Check every system call for an error return, unless you know you wish to ignore errors. Include the system error text (from perror or equivalent) in every error message resulting from a failing system call, as well as the name of the file if any and the name of the utility. Just "cannot open foo.c" or "stat failed" is not sufficient.

Check every call to malloc or realloc to see if it returned zero. Check realloc even if you are making the block smaller; in a system that rounds block sizes to a power of 2, realloc may get a different block if you ask for less space.

In Unix, realloc can destroy the storage block if it returns zero. GNU realloc does not have this bug: if it fails, the original block is unchanged. Feel free to assume the bug is fixed. If you wish to run your program on Unix, and wish to avoid lossage in this case, you can use the GNU malloc.

You must expect free to alter the contents of the block that was freed. Anything you want to fetch from the block, you must fetch before calling free.

Use getopt_long to decode arguments, unless the argument syntax makes this unreasonable.

When static storage is to be written in during program execution, use explicit C code to initialize it. Reserve C initialized declarations for data that will not be changed.

Try to avoid low-level interfaces to obscure Unix data structures (such as file directories, utmp, or the layout of kernel memory), since these are less likely to work compatibly. If you need to find all the files in a directory, use readdir or some other high-level interface. These will be supported compatibly by GNU.

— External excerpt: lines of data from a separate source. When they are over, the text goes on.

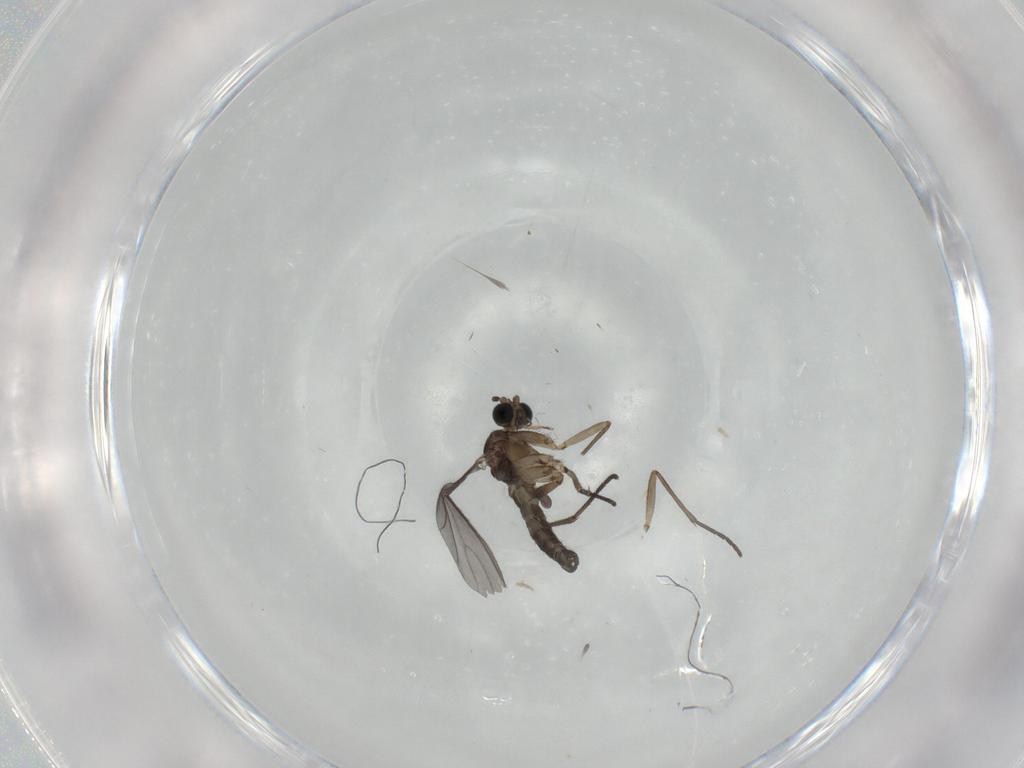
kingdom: Animalia
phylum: Arthropoda
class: Insecta
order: Diptera
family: Sciaridae
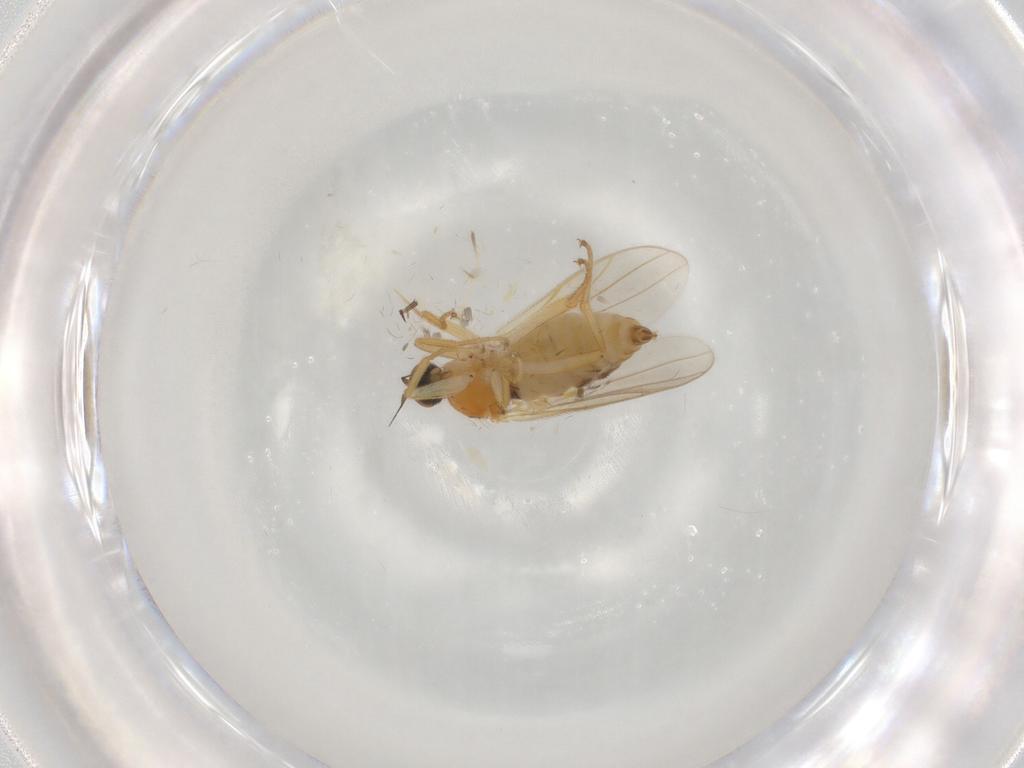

By default, the GNU system will provide the signal handling functions of BSD and of POSIX. So GNU software should be written to use these.

In error checks that detect "impossible" conditions, just abort. There is usually no point in printing any message. These checks indicate the existence of bugs. Whoever wants to fix the bugs will have to read the source code and run a debugger. So explain the problem with comments in the source. The relevant data will be in variables, which are easy to examine with the debugger, so there is no point moving them elsewhere.